As device makers continue to identify patient markets based on demographics and age groups, techniques are becoming much more specific and, at the same time, viable where they might not have been in the past.
For example, as the technology integrating anti-microbial surface coatings has become more refined, hip resurfacing, a technique that has not been widely accepted in the United States, is becoming more prominent as an option for younger patients.
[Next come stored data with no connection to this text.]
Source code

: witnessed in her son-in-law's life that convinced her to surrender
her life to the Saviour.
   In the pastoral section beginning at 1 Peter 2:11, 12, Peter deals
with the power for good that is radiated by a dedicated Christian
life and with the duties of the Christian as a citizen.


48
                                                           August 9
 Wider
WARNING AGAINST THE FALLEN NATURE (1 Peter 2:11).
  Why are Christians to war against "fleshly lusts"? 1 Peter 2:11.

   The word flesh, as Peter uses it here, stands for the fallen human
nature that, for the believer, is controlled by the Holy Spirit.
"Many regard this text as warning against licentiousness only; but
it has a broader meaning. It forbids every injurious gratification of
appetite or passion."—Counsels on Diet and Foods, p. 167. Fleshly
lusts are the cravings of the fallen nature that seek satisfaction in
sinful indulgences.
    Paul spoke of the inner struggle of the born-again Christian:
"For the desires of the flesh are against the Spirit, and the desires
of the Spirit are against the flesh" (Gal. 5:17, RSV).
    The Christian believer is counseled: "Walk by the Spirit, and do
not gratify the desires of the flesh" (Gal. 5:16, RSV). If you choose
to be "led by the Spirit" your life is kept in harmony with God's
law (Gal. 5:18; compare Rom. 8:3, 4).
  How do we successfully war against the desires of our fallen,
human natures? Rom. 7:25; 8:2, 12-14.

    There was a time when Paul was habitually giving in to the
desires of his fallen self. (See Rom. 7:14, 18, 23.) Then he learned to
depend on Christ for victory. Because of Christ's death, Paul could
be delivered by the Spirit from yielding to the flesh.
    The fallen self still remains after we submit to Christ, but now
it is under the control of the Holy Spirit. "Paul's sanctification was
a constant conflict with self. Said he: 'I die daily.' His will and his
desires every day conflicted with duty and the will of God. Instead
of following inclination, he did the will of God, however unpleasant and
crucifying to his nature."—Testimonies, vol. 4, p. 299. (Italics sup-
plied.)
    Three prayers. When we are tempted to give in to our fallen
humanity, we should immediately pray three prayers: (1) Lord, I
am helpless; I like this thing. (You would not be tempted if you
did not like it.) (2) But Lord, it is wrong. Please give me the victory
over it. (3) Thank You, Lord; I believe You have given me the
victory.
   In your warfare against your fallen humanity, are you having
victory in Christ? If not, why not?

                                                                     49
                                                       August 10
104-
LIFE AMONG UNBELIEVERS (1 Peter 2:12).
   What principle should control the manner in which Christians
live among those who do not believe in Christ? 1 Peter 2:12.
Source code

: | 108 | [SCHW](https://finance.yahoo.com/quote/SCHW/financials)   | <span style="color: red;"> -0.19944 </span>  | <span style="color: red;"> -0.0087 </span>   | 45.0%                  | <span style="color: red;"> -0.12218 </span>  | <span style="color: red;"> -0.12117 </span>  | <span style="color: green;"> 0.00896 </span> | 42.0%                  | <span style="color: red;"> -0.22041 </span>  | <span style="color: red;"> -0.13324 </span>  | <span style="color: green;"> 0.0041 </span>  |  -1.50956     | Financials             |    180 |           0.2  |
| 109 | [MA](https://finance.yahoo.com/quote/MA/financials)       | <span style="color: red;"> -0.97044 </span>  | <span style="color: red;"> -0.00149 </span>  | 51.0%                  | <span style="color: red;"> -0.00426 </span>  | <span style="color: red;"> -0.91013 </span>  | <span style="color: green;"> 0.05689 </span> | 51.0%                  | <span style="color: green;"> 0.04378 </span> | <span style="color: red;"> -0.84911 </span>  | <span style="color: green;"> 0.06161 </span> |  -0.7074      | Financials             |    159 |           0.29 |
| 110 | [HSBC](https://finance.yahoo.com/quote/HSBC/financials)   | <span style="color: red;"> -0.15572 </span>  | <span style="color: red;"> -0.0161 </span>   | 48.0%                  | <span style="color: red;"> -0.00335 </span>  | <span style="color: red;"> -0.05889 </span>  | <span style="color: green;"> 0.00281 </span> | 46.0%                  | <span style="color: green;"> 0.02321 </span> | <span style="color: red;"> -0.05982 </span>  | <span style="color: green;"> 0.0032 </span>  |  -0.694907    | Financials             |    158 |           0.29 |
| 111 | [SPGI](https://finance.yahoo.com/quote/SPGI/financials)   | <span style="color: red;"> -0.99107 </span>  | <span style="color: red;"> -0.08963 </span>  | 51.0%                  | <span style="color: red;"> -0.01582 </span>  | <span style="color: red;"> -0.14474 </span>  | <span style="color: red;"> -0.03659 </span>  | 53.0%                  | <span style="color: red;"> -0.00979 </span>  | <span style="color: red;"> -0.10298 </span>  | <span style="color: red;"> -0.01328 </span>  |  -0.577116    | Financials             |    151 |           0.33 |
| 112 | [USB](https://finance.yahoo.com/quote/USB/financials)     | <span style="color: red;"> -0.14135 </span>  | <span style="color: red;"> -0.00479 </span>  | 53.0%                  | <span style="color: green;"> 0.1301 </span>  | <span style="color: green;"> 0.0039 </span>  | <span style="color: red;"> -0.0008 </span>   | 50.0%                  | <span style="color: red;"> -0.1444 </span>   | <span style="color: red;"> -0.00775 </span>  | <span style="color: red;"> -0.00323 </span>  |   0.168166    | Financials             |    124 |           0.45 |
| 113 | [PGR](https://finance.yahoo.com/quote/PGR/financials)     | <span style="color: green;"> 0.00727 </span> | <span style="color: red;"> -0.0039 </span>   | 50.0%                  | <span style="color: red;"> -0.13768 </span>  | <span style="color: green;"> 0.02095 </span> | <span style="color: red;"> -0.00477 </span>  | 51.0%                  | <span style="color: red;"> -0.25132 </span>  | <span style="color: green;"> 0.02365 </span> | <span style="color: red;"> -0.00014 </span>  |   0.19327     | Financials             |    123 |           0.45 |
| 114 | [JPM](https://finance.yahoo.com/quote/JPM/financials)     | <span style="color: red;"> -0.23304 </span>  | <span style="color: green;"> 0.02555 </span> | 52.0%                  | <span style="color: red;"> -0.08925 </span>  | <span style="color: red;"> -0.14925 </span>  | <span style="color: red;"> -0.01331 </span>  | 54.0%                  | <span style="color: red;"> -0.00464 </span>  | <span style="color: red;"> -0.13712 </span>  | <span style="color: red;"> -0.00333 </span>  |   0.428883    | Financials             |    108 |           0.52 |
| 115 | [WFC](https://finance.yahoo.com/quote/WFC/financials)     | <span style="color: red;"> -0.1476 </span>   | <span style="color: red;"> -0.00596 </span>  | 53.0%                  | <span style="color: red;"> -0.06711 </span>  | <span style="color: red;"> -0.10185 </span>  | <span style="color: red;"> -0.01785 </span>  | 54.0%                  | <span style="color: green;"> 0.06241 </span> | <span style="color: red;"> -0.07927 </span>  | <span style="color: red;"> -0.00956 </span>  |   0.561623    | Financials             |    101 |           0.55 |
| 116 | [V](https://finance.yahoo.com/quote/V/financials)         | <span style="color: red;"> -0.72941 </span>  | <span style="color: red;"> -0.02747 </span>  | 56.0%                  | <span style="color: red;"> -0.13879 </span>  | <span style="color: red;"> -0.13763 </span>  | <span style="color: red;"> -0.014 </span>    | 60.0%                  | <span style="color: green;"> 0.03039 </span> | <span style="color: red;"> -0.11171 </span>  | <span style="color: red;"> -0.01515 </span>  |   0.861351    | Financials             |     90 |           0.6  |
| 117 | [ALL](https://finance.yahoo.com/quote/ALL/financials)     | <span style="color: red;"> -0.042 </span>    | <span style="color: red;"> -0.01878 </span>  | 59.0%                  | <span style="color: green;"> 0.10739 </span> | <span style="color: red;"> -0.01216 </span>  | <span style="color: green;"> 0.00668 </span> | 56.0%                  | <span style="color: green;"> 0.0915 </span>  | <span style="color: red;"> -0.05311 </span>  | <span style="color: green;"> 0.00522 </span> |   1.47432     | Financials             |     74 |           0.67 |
“As the Europeans have shown us, there is a much better outcome for younger patients who usually have more healthy femoral head tissue remaining in the hip than an older patient,” said Keough. “And it speaks to why we are focusing on surface modifications—to maximize the retention of the native healthy bone and tissue wherever we can.”
Not surprisingly, encouraged by their doctors to engage in daily exercise routines for their health, scores of younger patients are filling orthopedists offices in record numbers. According to an article published in The New York Times, the Consumer Product Safety Commission examined emergency room visits in 1998 and found that sports-related injuries to baby boomers had risen by 33% since 1991.
Just as your favorite piece of furniture would deteriorate over time if you didn’t give it a coat of stain or paint, orthopedic devices would corrode and weaken without surface modifications. And as the orthopedic market continues to grow, the ever-changing field of highly engineered surface modifications has just started to scratch the surface, but in the end will yield longer-lasting results and better patient outcomes.